I confess that although I come from a family where the men can {and do} make or repair anything, I never was much of a crafter myself  -- in fact I practically failed my woodworking class in OT school.  Recently, however, I learned to crochet, and have become so obsessed with it that I haven't picked up a book or magazine in weeks.  The possibilities are endless,  the supplies can be as inexpensive or as costly as you like, and the results are beautiful and useful.  The man who cuts my hair begged me to teach him, because he thought it would help him with his free floating anxiety.  I think it most likely would.  Making things is soothing, grounding, calming, and organizing.  If you have an anxious child, supplying him with an activity that is slightly challenging but requires automatic, repetitive movement, like stitching leather, crocheting, or weaving, can be a huge stress buster.  And nothing motivates a child who tends to give up too easily like success!

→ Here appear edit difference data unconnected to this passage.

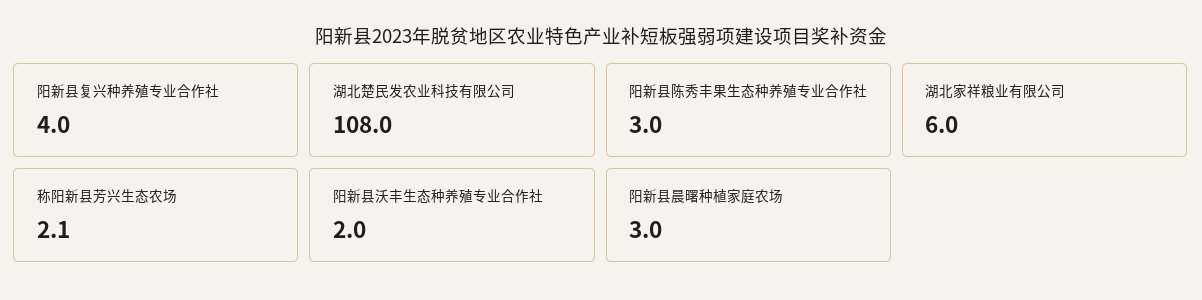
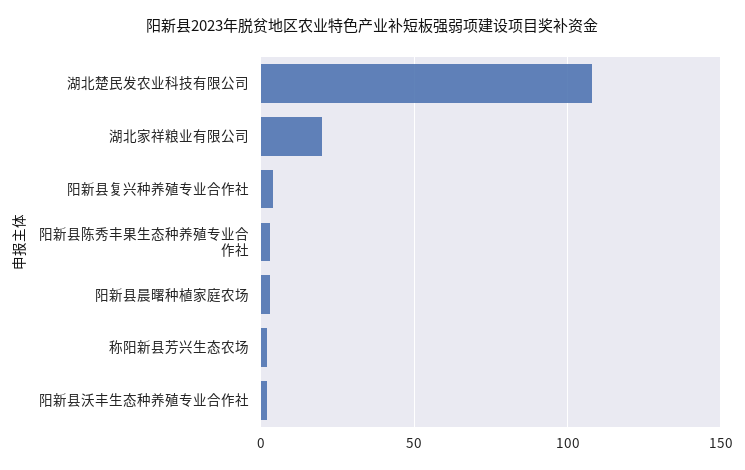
湖北家祥粮业有限公司: 6 -> 20

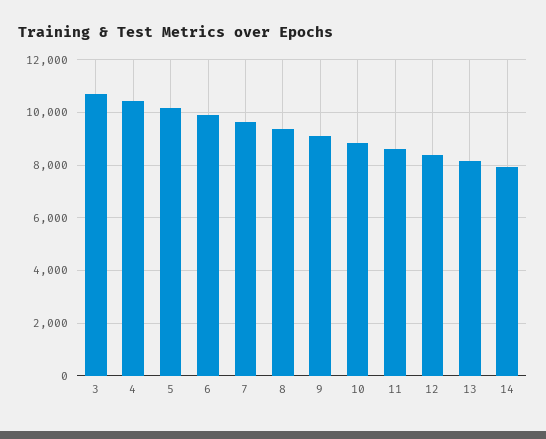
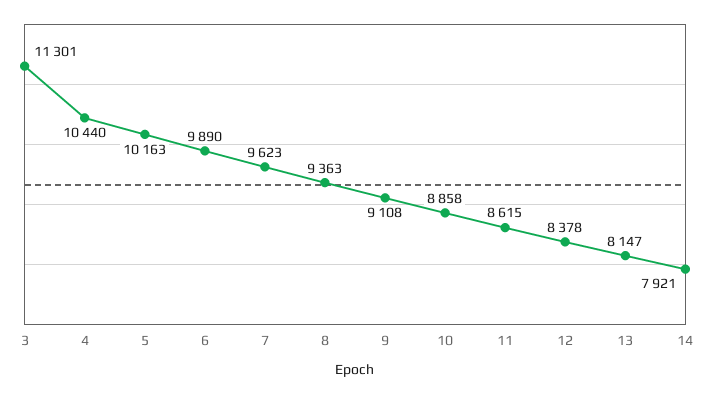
3: 10750 -> 11301

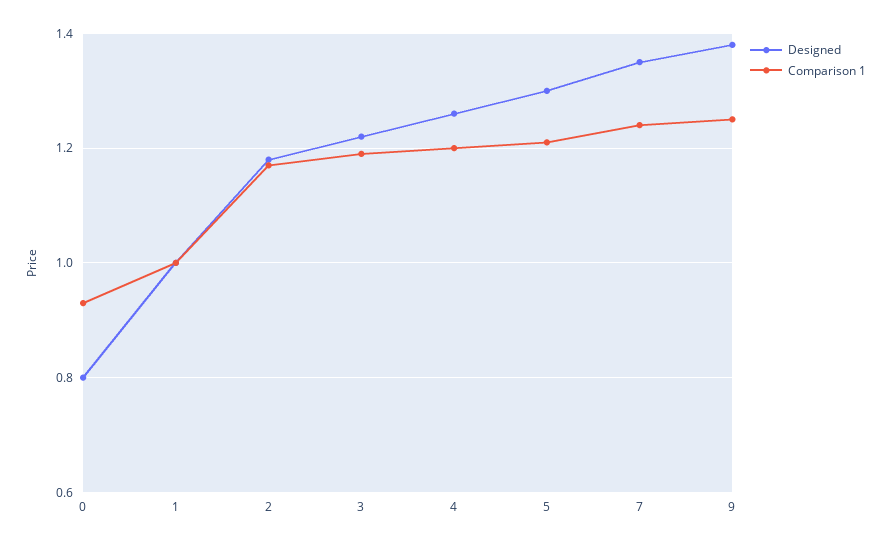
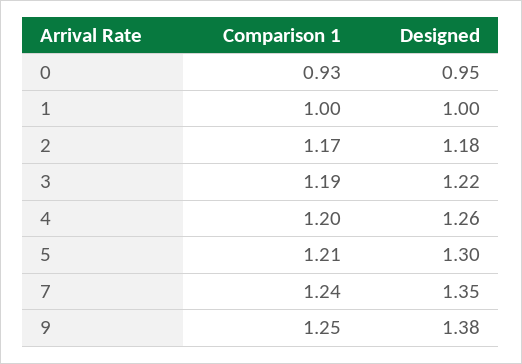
Designed, 0: 0.8 -> 0.95

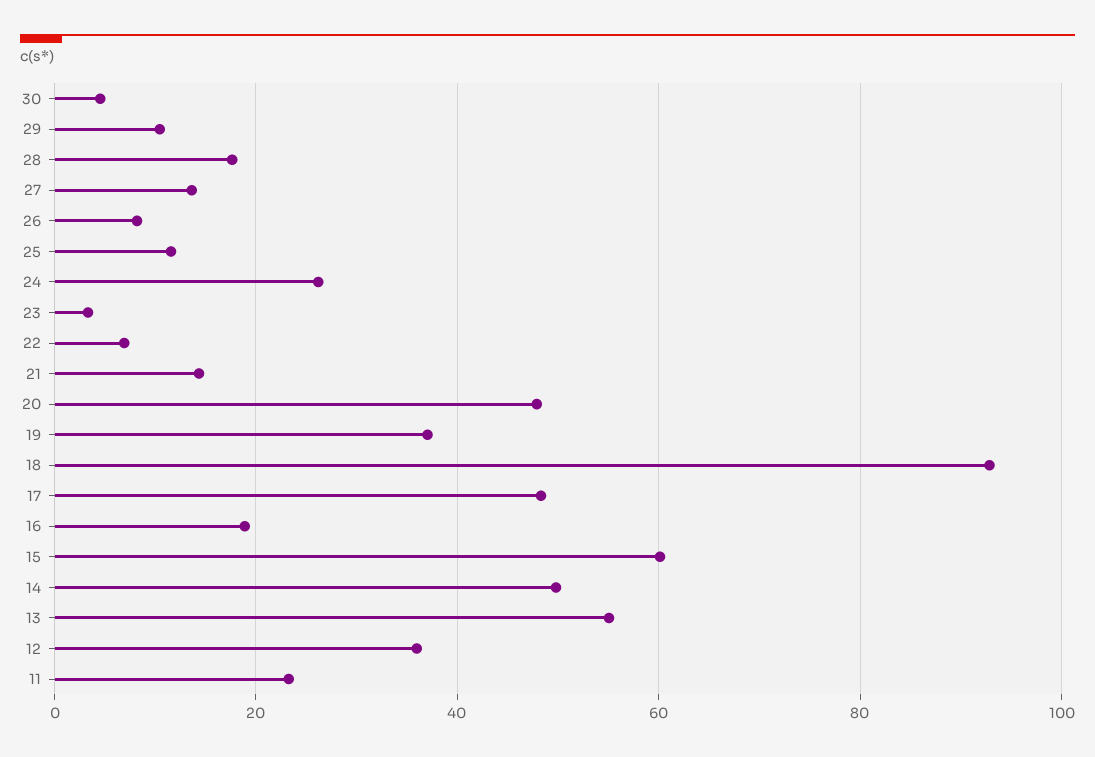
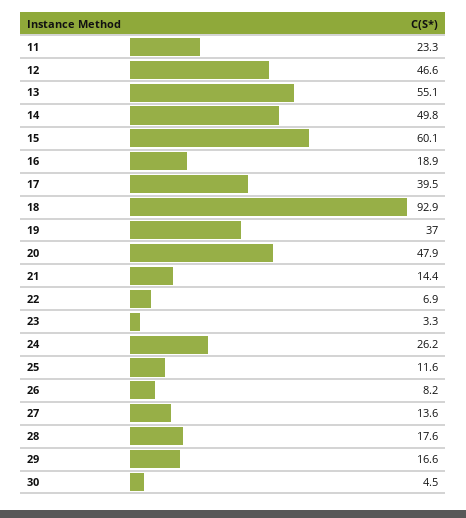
29: 10 -> 16.6
17: 48 -> 39.5
12: 36 -> 46.6

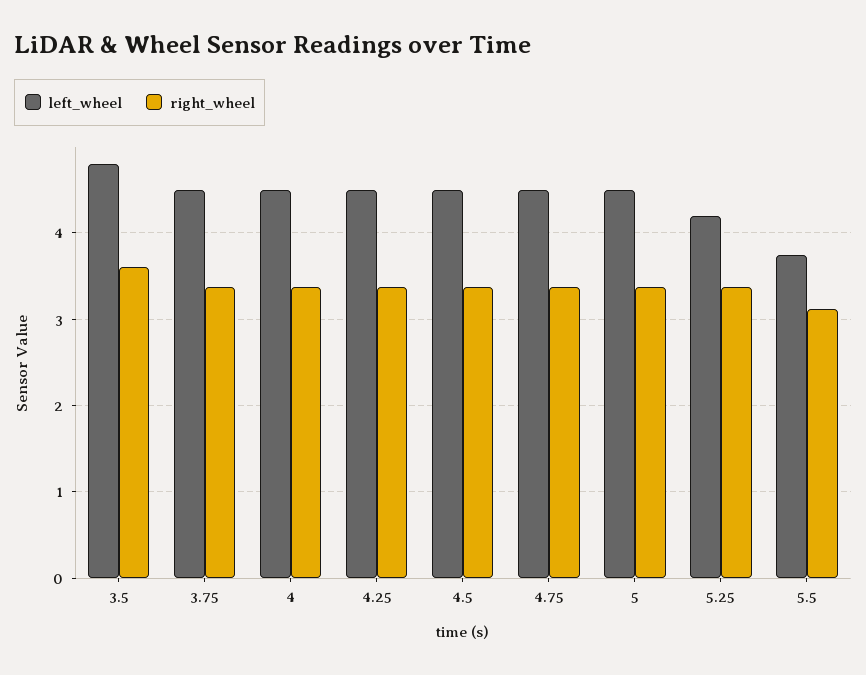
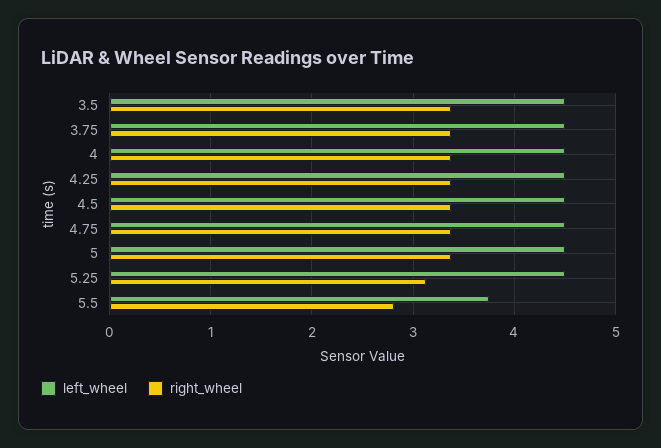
left_wheel, 3.5: 4.8 -> 4.5
right_wheel, 3.5: 3.6 -> 3.4
left_wheel, 5.25: 4.2 -> 4.5
right_wheel, 5.25: 3.4 -> 3.1
right_wheel, 5.5: 3.1 -> 2.8

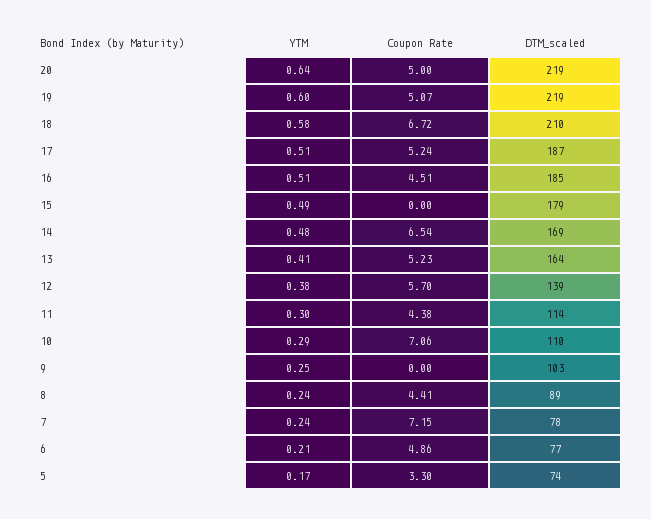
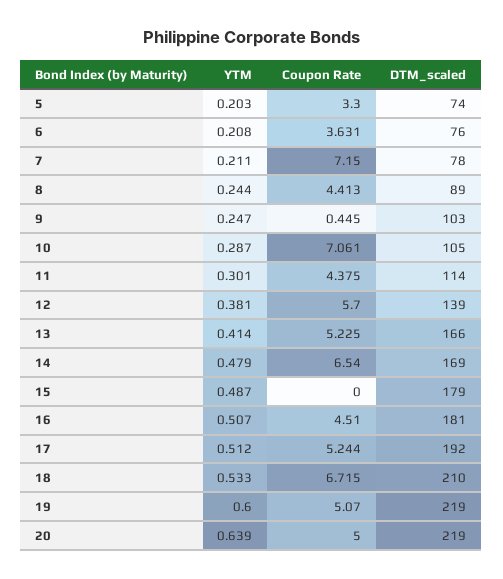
YTM, 18: 0.58 -> 0.533
DTM_scaled, 17: 187 -> 192
DTM_scaled, 16: 185 -> 181
DTM_scaled, 13: 164 -> 166
DTM_scaled, 10: 110 -> 105
Coupon Rate, 9: 0 -> 0.445
YTM, 7: 0.24 -> 0.211
Coupon Rate, 6: 4.86 -> 3.631
DTM_scaled, 6: 77 -> 76
YTM, 5: 0.17 -> 0.203

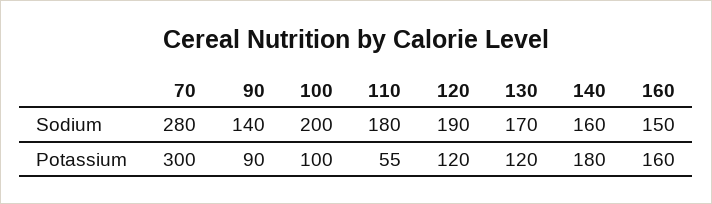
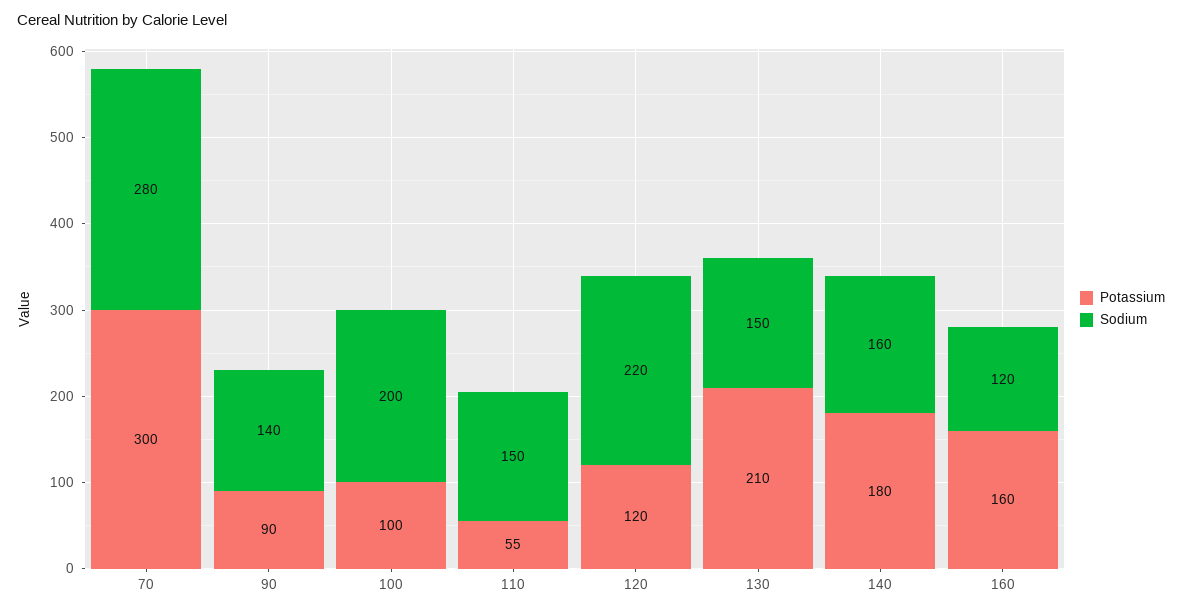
Sodium, 110: 180 -> 150
Sodium, 120: 190 -> 220
Sodium, 130: 170 -> 150
Sodium, 160: 150 -> 120
Potassium, 130: 120 -> 210

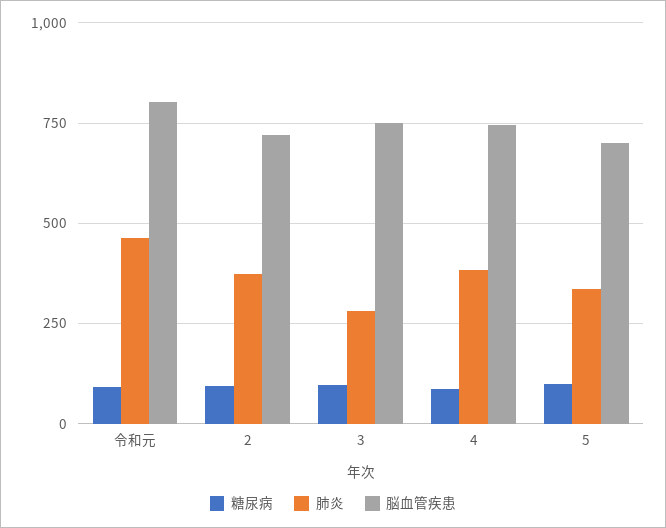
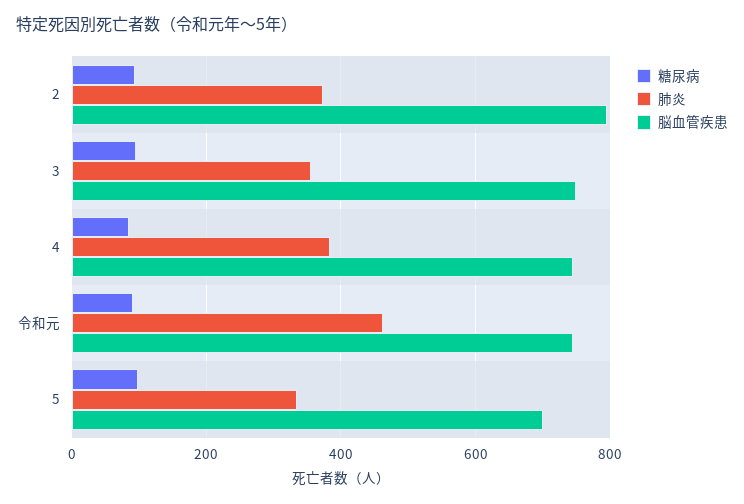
脳血管疾患, 令和元: 800 -> 740
脳血管疾患, 2: 725 -> 800
肺炎, 3: 275 -> 360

If you have a Michael's in the vicinity, you're in luck.  They have a huge selection of structured craft activities as well as the raw materials for things like scrapbooking, cake decorating, painting, drawing, and clay.  I like Perler beads, Loom Loopers, {use a metal loom, the plastic ones are too flimsy} wooden models that you glue together and paint, and the Creatology 3D wooden puzzles that you crack out and put together.  Something all the children like to do is sew a felt stuffed animal from kits and stitch together leather pieces to make a coin purse.

Most small children love art supplies.  How about some gorgeous colored pencils, a supply of stickers, some modeling clay, a collection of fun pattern edged scissors, rubber stamps, glitter, origami paper, a little bag of colored feathers, beads, or a box of watercolors?  I hesitate to recommend markers, unless your child has already developed a good tripod grasp.  If he's still struggling, a chalkboard easel and a supply of colored chalk, which you break into small pieces, would be a big help.  I often play games and do silly drawings on the chalkboard with the children, which strengthens up their arms and hands for writing, and they really enjoy it.

I have to say, looking back, that the gifts that made the biggest impression on me were books.  I would like to thank the woman, whose name I no longer remember, who casually pressed a copy of The Enchanted Castle into my hands one evening as we were leaving her house after dinner.  I must have been about ten years old, and it was not my birthday, so she must have just wanted the pleasure of giving it to me.  I don't know if I ever got the chance to tell her how many times I reread it, how I sought out and read all of E. Nesbit's other books, and how now, as an adult, I still hand out copies to every child who crosses my path.

Buy your child your favorite books when you were his age, and read them together.  Make reading a book together before the child goes to sleep a nightly routine.  Books really are the gift that keeps on giving.  Developing a love of reading will open up the world to a child like nothing else can.